:: Assignment ::
Print every line of the records, unchanged, from the line containing "Bei Verwendung diese" down to the line containing "brug for ekstra opmærksomhed". Leave out the pictures.

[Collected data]

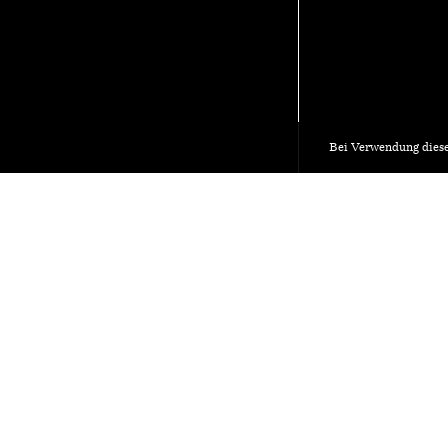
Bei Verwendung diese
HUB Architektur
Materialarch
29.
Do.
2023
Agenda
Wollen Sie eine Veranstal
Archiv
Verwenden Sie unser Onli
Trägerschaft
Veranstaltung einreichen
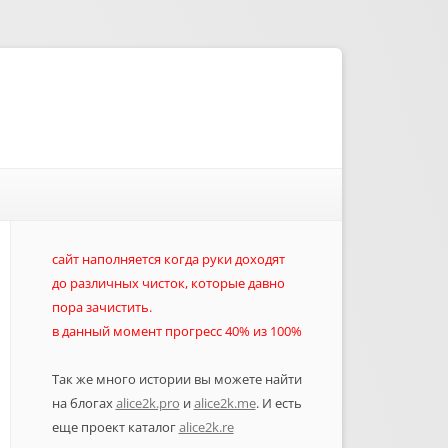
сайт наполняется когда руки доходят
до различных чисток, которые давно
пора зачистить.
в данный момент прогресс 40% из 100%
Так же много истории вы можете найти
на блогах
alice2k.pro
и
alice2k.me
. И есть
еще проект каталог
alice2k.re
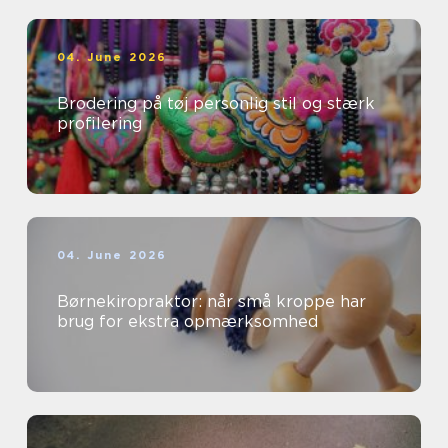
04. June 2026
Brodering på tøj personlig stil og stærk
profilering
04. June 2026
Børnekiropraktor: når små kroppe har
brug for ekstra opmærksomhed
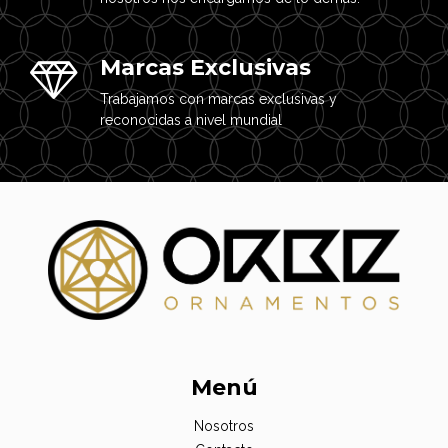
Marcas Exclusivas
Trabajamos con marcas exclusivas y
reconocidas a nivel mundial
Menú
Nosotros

...

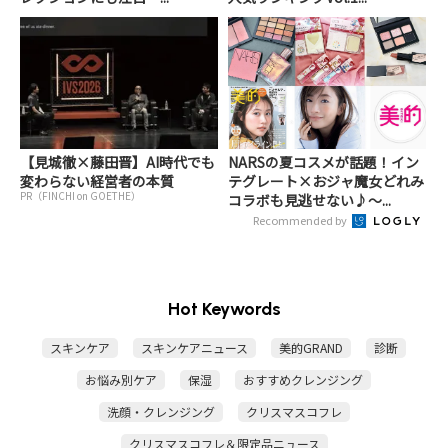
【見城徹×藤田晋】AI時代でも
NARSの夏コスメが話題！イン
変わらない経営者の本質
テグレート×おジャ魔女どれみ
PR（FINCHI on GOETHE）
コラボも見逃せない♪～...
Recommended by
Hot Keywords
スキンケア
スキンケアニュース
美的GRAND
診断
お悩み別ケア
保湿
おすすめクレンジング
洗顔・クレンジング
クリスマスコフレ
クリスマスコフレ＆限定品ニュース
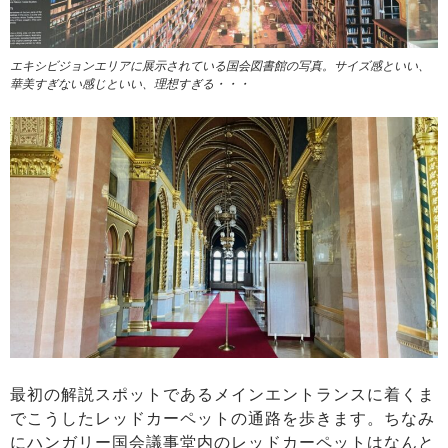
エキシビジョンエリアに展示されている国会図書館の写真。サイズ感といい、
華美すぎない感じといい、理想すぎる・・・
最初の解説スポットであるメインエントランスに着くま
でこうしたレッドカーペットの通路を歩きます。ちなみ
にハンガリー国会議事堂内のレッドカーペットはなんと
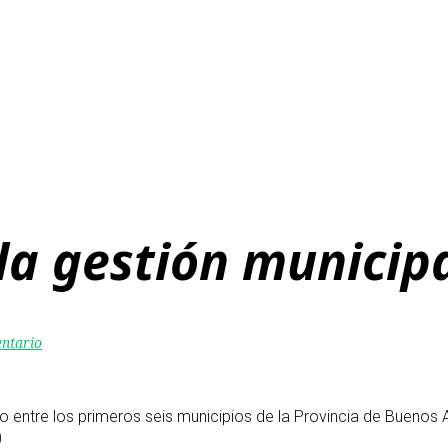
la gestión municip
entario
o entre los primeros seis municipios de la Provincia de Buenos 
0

:: Exercise result ::
Bei Verwendung diese
HUB Architektur
Materialarch
29.
Do.
2023
Agenda
Wollen Sie eine Veranstal
Archiv
Verwenden Sie unser Onli
Trägerschaft
Veranstaltung einreichen
сайт наполняется когда руки доходят
до различных чисток, которые давно
пора зачистить.
в данный момент прогресс 40% из 100%
Так же много истории вы можете найти
на блогах
alice2k.pro
и
alice2k.me
. И есть
еще проект каталог
alice2k.re
04. June 2026
Brodering på tøj personlig stil og stærk
profilering
04. June 2026
Børnekiropraktor: når små kroppe har
brug for ekstra opmærksomhed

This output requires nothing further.